Notice that the dictionary new_d is not ordered. However, ord_by_keys is ordered by keys through use of t[0] in the code and ord_by_values is ordered by values through use of t[1] in the code. Whether the values are ascending or descending is determined by the reverse parameter with True for descending and False for ascending.

Column headers or missing data?

Your code needs to be able to handle column headers and missing measurements. A missing measurement may show up in you downloaded data as an empty string. For the two csv files provided on this page, the first row has titles for the columns. Here is some code that you can use to calculate the average of the columns with indices 1 and 2.

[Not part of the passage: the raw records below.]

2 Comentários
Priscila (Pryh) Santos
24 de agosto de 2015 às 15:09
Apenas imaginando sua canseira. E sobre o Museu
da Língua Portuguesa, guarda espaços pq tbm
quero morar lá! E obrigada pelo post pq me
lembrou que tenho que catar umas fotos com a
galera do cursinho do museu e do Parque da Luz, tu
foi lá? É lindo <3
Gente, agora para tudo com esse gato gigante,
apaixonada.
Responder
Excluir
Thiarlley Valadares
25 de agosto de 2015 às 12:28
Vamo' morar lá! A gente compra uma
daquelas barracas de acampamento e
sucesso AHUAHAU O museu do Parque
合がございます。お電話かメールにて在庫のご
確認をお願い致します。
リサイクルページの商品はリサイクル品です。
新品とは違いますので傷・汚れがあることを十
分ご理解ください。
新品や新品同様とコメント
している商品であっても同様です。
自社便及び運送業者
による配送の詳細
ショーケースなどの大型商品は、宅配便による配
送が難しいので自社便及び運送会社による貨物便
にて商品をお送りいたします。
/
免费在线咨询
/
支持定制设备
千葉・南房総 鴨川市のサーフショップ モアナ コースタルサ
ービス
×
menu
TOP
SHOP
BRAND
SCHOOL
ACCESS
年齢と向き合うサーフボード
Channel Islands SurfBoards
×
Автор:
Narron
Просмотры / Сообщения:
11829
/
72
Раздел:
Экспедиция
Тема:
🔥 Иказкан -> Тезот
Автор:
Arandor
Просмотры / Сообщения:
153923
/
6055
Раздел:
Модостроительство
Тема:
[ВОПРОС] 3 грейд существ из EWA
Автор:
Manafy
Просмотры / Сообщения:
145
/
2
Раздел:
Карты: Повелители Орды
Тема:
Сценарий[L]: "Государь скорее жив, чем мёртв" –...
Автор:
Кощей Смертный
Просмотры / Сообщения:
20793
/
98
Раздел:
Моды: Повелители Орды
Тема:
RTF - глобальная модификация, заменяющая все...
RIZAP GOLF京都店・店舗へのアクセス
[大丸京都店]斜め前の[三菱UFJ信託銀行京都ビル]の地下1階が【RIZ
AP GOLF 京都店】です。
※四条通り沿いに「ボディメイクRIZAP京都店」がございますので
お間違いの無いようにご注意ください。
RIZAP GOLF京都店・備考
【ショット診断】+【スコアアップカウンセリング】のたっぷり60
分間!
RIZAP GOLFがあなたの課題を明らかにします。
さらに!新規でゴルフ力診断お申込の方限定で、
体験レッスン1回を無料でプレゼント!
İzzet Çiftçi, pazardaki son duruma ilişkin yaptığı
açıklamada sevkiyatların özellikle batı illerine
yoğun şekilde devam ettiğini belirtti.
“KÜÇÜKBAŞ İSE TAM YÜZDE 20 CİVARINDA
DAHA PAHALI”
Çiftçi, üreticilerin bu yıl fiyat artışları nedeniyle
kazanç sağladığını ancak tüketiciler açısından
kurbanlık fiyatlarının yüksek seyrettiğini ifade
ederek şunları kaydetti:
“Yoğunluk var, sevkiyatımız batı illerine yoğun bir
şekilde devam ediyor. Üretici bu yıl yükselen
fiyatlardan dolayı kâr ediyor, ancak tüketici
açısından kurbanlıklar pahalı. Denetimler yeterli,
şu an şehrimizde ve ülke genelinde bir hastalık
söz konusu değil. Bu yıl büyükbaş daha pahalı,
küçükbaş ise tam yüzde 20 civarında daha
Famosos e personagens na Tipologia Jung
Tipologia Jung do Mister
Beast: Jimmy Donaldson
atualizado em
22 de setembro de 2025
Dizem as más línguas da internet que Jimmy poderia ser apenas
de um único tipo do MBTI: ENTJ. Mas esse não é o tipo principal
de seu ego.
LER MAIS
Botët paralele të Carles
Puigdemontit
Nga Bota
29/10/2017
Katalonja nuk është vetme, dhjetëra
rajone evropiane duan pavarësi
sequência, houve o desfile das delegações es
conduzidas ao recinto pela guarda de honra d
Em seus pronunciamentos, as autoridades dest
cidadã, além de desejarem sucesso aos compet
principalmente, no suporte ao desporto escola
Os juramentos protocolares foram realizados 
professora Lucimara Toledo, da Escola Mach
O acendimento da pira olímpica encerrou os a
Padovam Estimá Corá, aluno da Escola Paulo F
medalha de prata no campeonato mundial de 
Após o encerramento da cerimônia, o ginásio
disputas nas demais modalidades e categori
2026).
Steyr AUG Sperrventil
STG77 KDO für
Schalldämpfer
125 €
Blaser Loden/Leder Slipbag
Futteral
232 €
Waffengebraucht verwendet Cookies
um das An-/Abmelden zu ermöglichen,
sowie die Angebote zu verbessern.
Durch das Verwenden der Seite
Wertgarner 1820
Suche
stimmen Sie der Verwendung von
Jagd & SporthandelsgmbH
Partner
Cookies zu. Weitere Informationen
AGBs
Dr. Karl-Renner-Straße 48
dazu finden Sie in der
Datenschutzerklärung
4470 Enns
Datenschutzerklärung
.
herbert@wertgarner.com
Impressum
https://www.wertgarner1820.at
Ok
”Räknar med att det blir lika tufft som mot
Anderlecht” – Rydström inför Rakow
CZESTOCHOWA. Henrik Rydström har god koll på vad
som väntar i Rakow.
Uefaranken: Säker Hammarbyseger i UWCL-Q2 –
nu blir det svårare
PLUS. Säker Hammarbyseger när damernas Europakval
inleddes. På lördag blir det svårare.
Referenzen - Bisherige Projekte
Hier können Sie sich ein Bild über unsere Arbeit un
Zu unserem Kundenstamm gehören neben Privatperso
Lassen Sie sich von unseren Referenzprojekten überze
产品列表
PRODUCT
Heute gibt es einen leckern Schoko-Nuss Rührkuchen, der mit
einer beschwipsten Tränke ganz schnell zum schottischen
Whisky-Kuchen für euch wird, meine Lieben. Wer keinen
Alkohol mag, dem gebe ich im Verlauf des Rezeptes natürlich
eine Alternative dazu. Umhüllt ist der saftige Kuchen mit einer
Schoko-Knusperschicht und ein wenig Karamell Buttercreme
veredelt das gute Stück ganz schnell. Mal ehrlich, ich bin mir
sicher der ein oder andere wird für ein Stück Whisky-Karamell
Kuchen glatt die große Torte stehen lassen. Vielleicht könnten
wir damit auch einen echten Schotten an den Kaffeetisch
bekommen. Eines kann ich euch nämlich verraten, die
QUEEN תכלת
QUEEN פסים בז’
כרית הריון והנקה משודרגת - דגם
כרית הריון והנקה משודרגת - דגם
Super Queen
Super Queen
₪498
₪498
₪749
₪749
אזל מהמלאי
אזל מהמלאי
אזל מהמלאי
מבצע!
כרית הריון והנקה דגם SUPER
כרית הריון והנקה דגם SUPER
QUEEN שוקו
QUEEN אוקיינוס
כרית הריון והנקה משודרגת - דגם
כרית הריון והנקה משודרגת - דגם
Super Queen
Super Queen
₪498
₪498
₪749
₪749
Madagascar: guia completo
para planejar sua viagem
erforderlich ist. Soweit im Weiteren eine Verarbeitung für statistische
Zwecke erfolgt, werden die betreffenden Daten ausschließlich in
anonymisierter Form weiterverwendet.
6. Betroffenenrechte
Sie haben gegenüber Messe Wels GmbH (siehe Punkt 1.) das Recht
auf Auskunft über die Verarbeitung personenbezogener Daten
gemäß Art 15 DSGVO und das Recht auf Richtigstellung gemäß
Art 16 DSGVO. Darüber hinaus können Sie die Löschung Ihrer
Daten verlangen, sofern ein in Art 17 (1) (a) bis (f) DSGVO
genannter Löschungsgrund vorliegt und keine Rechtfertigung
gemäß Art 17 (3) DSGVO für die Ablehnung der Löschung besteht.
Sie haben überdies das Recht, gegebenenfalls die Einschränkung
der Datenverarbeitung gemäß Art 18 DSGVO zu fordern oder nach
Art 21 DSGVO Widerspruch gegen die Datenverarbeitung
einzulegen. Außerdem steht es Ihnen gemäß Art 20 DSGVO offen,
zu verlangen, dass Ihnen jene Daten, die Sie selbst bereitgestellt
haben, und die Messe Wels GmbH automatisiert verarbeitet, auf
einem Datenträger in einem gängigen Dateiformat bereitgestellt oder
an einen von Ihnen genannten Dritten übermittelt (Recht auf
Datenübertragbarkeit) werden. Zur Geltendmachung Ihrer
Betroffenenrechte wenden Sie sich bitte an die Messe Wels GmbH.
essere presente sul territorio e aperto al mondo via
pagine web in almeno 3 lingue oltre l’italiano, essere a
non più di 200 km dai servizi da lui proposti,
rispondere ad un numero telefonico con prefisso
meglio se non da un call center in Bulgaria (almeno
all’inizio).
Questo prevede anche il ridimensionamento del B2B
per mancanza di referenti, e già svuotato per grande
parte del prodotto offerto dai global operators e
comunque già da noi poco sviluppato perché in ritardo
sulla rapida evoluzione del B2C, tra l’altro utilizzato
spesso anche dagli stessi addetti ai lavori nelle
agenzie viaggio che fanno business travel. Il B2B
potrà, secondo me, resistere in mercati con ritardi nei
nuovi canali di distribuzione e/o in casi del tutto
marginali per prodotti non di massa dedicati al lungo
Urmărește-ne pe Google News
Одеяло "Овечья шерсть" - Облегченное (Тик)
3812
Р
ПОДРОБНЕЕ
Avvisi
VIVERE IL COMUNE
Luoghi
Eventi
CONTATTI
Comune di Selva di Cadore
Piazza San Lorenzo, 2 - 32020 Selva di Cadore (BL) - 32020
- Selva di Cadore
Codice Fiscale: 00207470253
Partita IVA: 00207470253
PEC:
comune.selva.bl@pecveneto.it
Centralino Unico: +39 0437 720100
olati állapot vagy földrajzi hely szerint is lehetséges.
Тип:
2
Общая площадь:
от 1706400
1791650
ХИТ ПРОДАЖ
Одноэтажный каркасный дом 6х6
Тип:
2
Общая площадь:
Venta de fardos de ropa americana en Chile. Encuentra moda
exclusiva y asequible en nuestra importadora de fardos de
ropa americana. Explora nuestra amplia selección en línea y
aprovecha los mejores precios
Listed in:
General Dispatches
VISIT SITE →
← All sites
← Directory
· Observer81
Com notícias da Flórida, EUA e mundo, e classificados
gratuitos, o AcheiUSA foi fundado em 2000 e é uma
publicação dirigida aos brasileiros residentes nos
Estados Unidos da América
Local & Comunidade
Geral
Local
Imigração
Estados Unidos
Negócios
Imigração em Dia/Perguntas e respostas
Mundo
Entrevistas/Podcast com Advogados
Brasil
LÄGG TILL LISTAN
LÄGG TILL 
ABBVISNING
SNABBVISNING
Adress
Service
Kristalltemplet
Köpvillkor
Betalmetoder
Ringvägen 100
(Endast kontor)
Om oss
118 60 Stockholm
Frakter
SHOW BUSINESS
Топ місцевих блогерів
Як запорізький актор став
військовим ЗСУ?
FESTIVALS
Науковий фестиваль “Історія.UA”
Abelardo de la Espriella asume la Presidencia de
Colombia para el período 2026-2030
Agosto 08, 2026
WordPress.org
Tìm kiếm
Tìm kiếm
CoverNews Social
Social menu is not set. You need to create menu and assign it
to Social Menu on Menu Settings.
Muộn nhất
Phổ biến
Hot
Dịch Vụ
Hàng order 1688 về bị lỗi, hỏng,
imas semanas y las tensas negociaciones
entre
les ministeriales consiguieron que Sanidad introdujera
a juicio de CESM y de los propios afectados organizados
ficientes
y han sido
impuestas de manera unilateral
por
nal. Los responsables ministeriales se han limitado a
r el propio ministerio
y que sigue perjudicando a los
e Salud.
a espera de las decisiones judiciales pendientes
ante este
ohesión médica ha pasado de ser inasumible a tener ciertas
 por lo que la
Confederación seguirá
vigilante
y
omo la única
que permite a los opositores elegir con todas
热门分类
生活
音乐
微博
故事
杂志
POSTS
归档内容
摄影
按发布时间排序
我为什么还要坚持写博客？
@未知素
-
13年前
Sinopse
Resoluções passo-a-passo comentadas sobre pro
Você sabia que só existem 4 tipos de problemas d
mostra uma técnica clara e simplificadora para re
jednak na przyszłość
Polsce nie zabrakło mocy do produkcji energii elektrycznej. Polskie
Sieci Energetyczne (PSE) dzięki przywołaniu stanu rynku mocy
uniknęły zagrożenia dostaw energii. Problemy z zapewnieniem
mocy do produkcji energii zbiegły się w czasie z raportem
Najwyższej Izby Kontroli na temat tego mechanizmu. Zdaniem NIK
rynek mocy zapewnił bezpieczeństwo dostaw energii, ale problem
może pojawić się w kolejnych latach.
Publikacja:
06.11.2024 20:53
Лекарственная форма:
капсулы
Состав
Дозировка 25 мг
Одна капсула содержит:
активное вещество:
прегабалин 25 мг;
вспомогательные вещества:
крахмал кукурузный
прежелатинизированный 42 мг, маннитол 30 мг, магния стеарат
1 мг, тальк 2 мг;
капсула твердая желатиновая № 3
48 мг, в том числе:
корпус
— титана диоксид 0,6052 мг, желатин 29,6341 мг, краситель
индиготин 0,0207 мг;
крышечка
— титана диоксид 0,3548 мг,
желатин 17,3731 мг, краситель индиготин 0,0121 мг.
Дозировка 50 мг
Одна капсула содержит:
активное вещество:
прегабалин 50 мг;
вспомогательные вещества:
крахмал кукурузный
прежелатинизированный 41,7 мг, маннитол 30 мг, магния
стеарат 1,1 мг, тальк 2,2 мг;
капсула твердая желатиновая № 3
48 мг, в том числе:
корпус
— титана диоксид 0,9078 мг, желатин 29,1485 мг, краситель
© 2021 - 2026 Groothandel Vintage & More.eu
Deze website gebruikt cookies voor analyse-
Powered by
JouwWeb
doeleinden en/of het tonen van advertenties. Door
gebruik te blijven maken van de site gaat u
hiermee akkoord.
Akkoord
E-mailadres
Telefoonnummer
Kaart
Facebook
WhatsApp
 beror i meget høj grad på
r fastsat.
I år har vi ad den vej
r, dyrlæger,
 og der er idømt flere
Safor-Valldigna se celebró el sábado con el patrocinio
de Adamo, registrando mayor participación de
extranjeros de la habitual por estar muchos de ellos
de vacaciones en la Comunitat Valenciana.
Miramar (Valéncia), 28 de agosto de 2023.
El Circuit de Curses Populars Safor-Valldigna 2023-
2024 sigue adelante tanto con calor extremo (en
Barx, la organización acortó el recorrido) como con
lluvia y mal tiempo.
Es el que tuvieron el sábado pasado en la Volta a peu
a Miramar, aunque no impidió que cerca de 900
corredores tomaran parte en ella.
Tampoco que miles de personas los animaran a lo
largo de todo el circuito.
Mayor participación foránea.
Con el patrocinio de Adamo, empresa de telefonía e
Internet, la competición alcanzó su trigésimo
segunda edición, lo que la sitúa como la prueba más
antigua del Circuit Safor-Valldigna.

# Assume datalist  is a 2-D array with 3 columns
    for i in range(1,len(dataList)):
        if dataList[i][1] =='' or dataList[i][2]=='':
            continue
        else:
            av = (int(dataList[i][1])+int(dataList[i][2]))/2

Writing Good Code.

Your project will be judged on not only whether you code works, but also whether you wrote good code. Refer to Python Style Requirements on the home page for general information, but here are the main points:

Make sure that each of your Python functions encapsulates one particular defined task. A function shouldn’t do too much at once. If one of your functions ends up with many lines of code, that is probably a good sign that you should split it up into different functions.
Each function should have a docstring
Each function should have tests in the docstring (much like we’ve been doing in lab). When a doctest is inappropriate (for example, it involves graphical output), you may describe how you tested it in a sentence or two. If you write doctests as you go (instead of at the end), it should save you an enormous amount of time.
Avoid magic numbers and global variables!
Use descriptive function and variable names. A function name like printBoard is more descriptive than pb. A variable name like colors or numColors is more descriptive than c or x.
Don’t repeat yourself. If you have the same code more than once, it probably means that you should move that code into a function and then call it from wherever you need it.
Comments should be used for any code that isn’t obvious.